Professional actors in a rehearsal situation do not, as a rule, work on their scenes with each other outside of rehearsal (with the occasional exception of running lines together).  Woe to the actors who are caught by their director renting a studio or going to each other’s homes to “work on the scenes” before, during or even after the rehearsal process of a play (during its run).  Directors (and any fight choreographers or intimacy coaches working with them) in professional rehearsal situations do not want their actors working together on their own to find or change intentions, block themselves, or direct each other in any way, since changes without the director there might very possibly be at odds with the director’s vision for the piece/production. It’s also very confusing for one actor to be directed by another actor in the scene (and you can rest assured that, when actors work without a director, one of the actors always emerges as more “directorial”).  
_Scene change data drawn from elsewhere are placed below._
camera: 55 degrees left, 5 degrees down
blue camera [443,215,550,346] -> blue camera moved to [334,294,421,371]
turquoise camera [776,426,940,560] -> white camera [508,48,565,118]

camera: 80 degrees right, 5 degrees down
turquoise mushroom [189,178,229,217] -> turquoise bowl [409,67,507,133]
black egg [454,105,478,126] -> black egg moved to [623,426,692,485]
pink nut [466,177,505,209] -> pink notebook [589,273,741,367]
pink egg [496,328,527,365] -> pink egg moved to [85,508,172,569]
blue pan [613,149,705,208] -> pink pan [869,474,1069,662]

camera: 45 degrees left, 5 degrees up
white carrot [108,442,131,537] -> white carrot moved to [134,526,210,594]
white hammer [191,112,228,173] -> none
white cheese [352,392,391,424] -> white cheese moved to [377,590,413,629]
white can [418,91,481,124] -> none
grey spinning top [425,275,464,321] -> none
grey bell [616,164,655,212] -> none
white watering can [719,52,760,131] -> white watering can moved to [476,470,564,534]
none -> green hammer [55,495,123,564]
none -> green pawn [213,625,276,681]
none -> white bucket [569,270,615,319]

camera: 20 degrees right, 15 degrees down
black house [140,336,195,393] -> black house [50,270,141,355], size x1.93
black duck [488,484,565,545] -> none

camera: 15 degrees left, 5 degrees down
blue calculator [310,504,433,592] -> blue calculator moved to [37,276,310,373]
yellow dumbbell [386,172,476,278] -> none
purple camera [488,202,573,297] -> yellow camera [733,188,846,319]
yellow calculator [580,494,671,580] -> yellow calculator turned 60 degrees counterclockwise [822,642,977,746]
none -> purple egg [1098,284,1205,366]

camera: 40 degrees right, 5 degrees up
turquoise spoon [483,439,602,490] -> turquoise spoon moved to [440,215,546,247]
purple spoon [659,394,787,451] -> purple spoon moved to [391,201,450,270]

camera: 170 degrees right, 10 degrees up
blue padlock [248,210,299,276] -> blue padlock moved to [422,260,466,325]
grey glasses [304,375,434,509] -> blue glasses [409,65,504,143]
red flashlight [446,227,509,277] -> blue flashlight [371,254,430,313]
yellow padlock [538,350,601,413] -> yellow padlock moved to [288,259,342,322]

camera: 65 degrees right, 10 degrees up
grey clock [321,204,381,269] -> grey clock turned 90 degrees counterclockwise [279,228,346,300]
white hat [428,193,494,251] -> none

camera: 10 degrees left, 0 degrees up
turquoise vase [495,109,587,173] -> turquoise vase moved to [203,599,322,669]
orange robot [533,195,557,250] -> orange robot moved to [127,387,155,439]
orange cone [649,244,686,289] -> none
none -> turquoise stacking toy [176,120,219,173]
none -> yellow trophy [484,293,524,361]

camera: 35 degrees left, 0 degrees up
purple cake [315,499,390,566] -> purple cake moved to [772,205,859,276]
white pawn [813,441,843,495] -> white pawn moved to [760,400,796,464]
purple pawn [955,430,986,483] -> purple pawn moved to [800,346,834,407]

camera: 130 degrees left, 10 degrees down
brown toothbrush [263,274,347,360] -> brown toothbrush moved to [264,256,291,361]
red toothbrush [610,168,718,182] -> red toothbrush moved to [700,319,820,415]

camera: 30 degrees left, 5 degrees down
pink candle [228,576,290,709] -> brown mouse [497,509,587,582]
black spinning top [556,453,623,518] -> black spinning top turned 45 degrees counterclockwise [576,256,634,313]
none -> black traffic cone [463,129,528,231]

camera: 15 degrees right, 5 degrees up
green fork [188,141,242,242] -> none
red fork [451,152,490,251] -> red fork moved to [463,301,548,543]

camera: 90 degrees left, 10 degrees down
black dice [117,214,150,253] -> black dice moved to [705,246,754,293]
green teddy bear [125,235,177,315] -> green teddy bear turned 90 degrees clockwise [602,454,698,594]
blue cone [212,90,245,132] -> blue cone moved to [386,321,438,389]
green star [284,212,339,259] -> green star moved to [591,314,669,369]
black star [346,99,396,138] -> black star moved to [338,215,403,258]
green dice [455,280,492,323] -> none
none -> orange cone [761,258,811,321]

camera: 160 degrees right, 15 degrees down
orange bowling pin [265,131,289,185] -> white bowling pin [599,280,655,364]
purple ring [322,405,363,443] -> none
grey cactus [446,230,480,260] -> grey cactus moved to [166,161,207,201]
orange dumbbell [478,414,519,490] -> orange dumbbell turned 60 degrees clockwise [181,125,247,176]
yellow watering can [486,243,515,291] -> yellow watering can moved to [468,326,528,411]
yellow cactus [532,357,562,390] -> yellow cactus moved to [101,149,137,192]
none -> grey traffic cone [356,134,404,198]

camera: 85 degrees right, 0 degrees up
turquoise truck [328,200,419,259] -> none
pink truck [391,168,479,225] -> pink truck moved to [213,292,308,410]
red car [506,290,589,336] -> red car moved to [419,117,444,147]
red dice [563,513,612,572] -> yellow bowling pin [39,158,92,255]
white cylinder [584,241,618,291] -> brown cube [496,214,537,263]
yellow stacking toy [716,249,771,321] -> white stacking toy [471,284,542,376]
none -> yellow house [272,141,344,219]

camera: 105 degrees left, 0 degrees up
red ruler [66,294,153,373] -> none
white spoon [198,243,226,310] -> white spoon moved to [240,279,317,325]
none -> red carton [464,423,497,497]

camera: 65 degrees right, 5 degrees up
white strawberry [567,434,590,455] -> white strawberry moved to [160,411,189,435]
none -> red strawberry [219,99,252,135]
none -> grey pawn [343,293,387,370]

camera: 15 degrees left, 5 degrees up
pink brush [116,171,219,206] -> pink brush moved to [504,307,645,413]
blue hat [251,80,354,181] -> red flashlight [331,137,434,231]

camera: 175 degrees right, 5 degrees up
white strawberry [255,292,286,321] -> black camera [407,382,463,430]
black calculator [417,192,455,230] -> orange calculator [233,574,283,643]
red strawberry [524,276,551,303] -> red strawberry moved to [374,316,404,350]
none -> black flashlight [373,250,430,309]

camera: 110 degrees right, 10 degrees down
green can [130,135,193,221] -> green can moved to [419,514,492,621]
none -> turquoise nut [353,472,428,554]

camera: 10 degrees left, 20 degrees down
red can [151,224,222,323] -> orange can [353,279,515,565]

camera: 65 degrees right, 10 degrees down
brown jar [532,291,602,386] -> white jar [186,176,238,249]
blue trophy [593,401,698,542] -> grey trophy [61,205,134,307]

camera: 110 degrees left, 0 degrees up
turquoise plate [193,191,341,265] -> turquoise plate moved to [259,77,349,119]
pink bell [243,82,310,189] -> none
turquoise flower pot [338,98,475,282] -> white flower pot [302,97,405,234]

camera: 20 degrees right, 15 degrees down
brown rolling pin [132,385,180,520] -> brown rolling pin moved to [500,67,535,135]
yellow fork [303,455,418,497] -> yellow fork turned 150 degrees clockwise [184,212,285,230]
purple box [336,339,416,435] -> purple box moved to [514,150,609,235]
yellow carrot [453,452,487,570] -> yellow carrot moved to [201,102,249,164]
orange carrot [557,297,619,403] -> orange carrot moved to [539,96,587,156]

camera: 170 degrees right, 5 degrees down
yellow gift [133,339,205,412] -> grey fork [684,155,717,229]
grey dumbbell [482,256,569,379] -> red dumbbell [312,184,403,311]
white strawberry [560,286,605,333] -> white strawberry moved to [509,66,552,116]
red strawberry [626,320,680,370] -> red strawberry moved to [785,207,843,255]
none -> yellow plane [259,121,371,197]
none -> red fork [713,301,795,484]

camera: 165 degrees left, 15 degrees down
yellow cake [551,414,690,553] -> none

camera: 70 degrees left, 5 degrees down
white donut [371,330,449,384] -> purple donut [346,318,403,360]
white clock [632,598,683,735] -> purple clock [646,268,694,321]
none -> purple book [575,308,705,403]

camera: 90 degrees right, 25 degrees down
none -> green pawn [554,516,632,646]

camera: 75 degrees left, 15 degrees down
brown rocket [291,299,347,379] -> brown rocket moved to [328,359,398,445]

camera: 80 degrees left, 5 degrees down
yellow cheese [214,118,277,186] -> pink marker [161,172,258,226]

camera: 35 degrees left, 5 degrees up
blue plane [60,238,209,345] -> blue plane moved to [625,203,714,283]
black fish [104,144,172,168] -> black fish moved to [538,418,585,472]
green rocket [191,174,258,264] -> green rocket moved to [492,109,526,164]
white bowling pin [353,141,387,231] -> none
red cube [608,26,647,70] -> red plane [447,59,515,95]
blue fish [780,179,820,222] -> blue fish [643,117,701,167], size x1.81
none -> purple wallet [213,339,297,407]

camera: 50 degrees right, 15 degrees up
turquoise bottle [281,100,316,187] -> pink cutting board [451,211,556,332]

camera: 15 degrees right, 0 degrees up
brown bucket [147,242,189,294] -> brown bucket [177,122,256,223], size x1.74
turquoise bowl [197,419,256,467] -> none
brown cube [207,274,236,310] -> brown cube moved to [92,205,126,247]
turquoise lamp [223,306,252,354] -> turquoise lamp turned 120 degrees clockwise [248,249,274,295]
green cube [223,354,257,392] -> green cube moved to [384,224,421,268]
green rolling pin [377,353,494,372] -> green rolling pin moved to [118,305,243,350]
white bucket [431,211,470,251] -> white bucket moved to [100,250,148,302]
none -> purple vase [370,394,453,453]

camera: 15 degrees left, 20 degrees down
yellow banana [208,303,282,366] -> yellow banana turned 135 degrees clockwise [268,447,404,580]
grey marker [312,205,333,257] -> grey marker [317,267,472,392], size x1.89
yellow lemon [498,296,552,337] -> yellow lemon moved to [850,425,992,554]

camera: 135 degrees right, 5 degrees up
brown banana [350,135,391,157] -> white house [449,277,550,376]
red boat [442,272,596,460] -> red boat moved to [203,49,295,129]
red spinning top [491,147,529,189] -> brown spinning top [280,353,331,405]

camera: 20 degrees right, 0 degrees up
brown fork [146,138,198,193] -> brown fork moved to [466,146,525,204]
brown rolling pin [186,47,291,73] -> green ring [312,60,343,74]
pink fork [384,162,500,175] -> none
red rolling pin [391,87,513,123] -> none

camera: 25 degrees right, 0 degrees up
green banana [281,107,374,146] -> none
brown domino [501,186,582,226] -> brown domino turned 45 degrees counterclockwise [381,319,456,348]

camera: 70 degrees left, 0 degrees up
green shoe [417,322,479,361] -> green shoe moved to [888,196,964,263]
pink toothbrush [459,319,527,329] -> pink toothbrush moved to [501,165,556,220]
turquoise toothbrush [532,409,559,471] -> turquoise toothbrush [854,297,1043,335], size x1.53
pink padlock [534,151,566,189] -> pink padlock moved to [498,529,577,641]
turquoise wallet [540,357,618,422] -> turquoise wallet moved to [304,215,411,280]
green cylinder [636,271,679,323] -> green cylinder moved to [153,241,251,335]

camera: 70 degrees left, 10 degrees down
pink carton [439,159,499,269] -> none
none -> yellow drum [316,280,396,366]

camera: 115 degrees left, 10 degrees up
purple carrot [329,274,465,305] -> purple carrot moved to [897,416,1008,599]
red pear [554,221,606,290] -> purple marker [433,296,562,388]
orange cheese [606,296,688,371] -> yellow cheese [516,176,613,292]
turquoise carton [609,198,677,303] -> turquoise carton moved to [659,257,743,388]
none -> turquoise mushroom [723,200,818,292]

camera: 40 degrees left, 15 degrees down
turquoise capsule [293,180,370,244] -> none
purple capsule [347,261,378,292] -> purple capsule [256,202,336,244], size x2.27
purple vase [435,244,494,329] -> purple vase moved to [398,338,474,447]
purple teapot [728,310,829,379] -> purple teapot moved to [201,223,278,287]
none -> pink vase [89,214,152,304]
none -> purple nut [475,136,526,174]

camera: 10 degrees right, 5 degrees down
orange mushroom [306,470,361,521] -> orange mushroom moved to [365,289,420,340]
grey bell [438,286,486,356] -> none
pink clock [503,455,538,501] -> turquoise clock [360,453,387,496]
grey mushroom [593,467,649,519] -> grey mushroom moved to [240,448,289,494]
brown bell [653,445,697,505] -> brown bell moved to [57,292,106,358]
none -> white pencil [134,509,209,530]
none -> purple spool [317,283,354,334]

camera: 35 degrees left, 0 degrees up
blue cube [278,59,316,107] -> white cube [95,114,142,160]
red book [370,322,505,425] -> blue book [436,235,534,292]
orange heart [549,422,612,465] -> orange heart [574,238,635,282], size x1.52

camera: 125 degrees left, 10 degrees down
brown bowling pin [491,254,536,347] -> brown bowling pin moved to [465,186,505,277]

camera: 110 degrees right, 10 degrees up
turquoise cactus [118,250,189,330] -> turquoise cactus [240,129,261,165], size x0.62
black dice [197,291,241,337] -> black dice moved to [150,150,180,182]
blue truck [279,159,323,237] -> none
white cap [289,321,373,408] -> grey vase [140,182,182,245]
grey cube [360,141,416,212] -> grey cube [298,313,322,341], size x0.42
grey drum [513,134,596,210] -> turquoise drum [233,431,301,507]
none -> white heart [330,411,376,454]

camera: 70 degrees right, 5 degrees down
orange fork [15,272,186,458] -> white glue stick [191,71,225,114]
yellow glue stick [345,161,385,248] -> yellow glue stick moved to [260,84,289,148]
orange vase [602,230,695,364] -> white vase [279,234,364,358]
Furthermore, we have come to a place culturally in which actors-in-training have become very sensitive and even confused about appropriate boundaries in a such a situation, especially when the nature of good scene work contains a wide range of emotional (and often physical/sexual) vulnerability and intimacy.  This is, after all, what we are looking for from ourselves as actors.  It seems to me that programs encouraging this kind of work outside of class sessions are both putting students in potentially difficult situations and inviting unwanted legal troubles in these litigious times.